Microstructure quantification and phased array ultrasonic inspection of GH3535 alloy weld

Abstract

The critical problem in accurately characterising the defects in nickel-based alloy weld is the skewing of the ultrasonic beam due to the heterogeneity. This article aims to address this problem by utilising microstructure analysis and mode techniques to account for the skewing of the ultrasonic beam and the formation of root signals in the weld. The macroscopic and microscopic metallography of the weld is quantitatively described, focusing on the GH3535 alloy weld. The mean grain size of the base metal and the weld are 60 and 400 μm, respectively. The local crystal orientation map of the weld is obtained using the electron backscatter diffraction technique, revealing a preferred orientation of the grains in the <100> direction. The propagation of the ultrasonic beam in GH3535 alloy weld was visualised by CIVA software. The beam's degree of skewing and splitting is related to the grain's angle of orientation difference.
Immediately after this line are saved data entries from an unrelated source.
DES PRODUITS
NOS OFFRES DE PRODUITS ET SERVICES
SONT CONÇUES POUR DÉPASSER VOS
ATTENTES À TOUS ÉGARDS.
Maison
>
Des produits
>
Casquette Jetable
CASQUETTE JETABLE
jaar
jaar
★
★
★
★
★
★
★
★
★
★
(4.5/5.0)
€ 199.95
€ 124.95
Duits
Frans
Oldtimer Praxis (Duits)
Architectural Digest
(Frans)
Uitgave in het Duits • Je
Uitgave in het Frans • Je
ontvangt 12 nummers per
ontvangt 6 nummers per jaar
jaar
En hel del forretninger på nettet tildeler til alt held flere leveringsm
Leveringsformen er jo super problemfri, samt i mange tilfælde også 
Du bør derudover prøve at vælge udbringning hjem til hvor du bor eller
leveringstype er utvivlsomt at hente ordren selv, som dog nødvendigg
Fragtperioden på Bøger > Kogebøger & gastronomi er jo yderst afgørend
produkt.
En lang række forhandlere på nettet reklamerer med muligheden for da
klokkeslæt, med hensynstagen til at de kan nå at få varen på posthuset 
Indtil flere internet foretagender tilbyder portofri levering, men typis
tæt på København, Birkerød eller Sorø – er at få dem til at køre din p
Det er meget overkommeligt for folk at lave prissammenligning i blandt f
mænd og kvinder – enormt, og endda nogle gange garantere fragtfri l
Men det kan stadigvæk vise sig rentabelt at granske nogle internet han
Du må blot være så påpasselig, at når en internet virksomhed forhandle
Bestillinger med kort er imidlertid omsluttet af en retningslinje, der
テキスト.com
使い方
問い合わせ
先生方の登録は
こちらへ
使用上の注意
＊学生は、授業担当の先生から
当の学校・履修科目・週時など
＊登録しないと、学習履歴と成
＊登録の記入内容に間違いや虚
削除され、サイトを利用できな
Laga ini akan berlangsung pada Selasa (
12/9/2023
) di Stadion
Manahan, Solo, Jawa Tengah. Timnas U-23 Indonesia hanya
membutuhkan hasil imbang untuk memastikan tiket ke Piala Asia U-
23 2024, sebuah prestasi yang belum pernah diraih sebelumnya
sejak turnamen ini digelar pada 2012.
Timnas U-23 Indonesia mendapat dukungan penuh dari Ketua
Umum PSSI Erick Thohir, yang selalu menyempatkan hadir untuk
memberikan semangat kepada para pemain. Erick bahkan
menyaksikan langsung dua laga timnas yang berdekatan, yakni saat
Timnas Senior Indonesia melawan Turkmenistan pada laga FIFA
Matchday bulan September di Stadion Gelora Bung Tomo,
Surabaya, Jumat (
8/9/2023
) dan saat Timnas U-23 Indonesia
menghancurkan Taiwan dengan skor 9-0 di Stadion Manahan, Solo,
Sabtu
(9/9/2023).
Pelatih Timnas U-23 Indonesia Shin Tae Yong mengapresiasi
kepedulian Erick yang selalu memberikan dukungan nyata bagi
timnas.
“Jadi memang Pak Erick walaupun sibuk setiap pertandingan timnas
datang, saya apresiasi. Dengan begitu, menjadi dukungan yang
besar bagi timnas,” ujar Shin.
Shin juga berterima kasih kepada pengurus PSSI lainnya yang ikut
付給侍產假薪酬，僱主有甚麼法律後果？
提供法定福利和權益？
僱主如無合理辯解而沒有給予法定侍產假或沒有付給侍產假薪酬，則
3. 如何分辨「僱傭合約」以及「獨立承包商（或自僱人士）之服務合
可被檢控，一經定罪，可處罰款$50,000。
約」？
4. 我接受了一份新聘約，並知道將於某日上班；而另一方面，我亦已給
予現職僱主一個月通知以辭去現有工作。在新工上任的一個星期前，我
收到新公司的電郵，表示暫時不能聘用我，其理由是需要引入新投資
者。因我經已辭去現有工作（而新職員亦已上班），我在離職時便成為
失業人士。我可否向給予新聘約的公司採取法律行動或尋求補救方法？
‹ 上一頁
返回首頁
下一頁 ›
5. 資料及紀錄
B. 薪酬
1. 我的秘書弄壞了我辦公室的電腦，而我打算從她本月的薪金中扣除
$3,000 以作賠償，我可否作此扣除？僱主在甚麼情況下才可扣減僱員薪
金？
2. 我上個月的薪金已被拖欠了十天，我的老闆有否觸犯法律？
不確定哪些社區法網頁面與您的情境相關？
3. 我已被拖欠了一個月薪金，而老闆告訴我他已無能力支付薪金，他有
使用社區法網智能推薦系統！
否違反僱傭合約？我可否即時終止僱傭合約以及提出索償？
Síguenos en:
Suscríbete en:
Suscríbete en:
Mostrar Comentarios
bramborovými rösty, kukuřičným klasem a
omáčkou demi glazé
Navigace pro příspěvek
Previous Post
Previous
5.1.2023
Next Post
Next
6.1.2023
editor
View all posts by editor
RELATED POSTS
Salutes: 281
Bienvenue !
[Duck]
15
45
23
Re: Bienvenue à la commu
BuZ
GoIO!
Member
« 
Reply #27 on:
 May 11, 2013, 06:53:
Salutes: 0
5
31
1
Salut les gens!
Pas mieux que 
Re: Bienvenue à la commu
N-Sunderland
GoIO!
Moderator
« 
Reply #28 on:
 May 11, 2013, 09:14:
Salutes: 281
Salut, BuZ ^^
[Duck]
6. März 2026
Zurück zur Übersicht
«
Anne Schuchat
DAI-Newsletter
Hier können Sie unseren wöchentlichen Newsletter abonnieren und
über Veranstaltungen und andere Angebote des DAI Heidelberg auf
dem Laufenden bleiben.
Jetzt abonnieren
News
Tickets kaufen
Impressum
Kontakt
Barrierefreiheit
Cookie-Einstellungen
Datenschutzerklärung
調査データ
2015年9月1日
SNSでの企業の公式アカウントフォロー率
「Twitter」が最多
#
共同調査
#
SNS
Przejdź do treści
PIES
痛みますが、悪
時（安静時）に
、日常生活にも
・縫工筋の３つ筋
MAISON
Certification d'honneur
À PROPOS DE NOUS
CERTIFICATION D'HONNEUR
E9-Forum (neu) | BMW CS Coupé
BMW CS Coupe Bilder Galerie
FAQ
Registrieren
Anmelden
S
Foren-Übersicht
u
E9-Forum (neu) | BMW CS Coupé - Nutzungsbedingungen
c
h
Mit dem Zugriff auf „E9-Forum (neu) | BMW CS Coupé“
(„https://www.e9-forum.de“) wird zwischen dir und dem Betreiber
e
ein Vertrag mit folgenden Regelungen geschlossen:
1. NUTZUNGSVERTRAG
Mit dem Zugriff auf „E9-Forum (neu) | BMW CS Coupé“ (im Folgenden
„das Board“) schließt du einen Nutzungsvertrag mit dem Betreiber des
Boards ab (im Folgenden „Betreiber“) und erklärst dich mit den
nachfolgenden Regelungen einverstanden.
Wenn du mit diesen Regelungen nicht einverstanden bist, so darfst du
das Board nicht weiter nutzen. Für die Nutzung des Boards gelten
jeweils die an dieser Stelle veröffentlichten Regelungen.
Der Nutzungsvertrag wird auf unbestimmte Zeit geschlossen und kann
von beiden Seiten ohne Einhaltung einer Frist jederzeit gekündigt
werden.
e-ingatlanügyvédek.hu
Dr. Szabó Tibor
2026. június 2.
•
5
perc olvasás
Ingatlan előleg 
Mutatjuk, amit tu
Phased array ultrasonic tests were conducted using a 64 L linear array probe with a centre frequency of 2.25 MHz to inspect the weld and side-drilled holes with a diameter of 3 mm. The echo signals from side-drilled holes in different depths were analysed in both the simulation and tests. The quantitative deviation of depth at the centre and lower end of the weld is 2.6% and 6%. The signal–noise ratio of the side-drilled holes in the weld in the test is 12.5–15.8 dB. The root signals were observed in the weld but not in the base metal. The forming mechanism of the root signal was elucidated by analysing the vertical orientation of the grains.